==== DATASET EXCERPTS

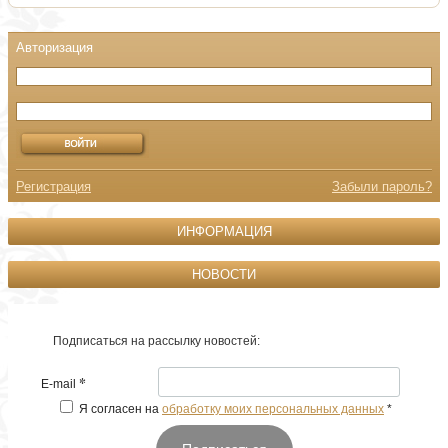
Регистрация
Забыли пароль?
ИНФОРМАЦИЯ
НОВОСТИ
Подписаться на рассылку новостей:
*
E-mail
Я согласен на
обработку моих персональных данных
*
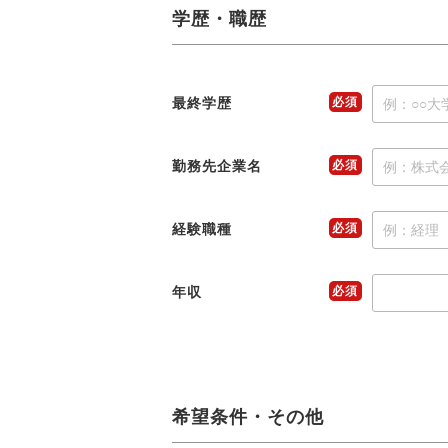
学歴・職歴
最終学歴
必須
勤務先企業名
必須
経験職種
必須
年収
必須
希望条件・その他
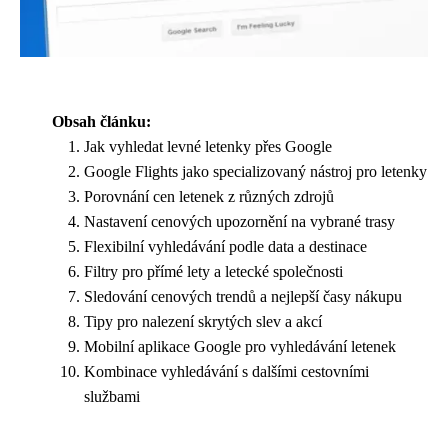
Obsah článku:
Jak vyhledat levné letenky přes Google
Google Flights jako specializovaný nástroj pro letenky
Porovnání cen letenek z různých zdrojů
Nastavení cenových upozornění na vybrané trasy
Flexibilní vyhledávání podle data a destinace
Filtry pro přímé lety a letecké společnosti
Sledování cenových trendů a nejlepší časy nákupu
Tipy pro nalezení skrytých slev a akcí
Mobilní aplikace Google pro vyhledávání letenek
Kombinace vyhledávání s dalšími cestovními
službami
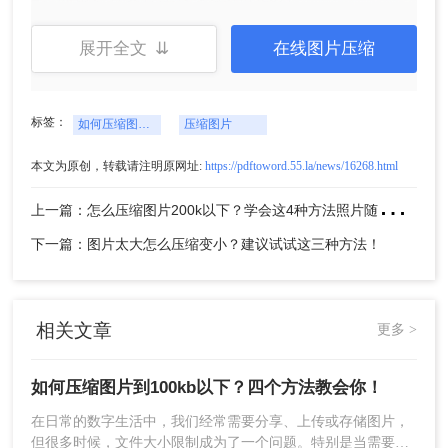
展开全文 ⇊
在线图片压缩
3、图片除了压缩之外还可以转换输出格式哦，压缩
标签：
如何压缩图片到100k以下
压缩图片
程度也是可以调整的。
本文为原创，转载请注明原网址:
https://pdftoword.55.la/news/16268.html
上
一篇：怎么压缩图片200k以下？学会这4种方法照片随意压缩!！
下一篇：图片太大怎么压缩变小？建议试试这三种方法！
相关文章
更多 >
4、图片上传后点击开始转换。
如何压缩图片到100kb以下？四个方法教会你！
在日常的数字生活中，我们经常需要分享、上传或存储图片，
但很多时候，文件大小限制成为了一个问题。特别是当需要将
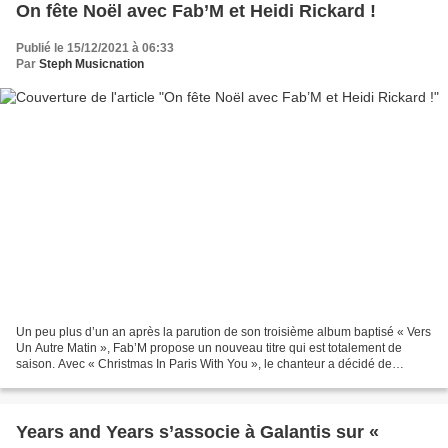
On fête Noël avec Fab’M et Heidi Rickard !
Publié le 15/12/2021 à 06:33
Par
Steph Musicnation
Un peu plus d’un an après la parution de son troisième album baptisé « Vers
Un Autre Matin », Fab’M propose un nouveau titre qui est totalement de
saison. Avec « Christmas In Paris With You », le chanteur a décidé de
célébrer les fêtes de fin d’année...
Years and Years s’associe à Galantis sur «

========

Format the lines of the records as a JSON list of strings, one string per line and blank lines skipped, starting at the line containing "On fête Noël avec Fab’M et Heidi Rickard !" and running through the last line of the records.

## TASK SOLUTION
[
  "On fête Noël avec Fab’M et Heidi Rickard !",
  "Publié le 15/12/2021 à 06:33",
  "Par",
  "Steph Musicnation",
  "Un peu plus d’un an après la parution de son troisième album baptisé « Vers",
  "Un Autre Matin », Fab’M propose un nouveau titre qui est totalement de",
  "saison. Avec « Christmas In Paris With You », le chanteur a décidé de",
  "célébrer les fêtes de fin d’année...",
  "Years and Years s’associe à Galantis sur «"
]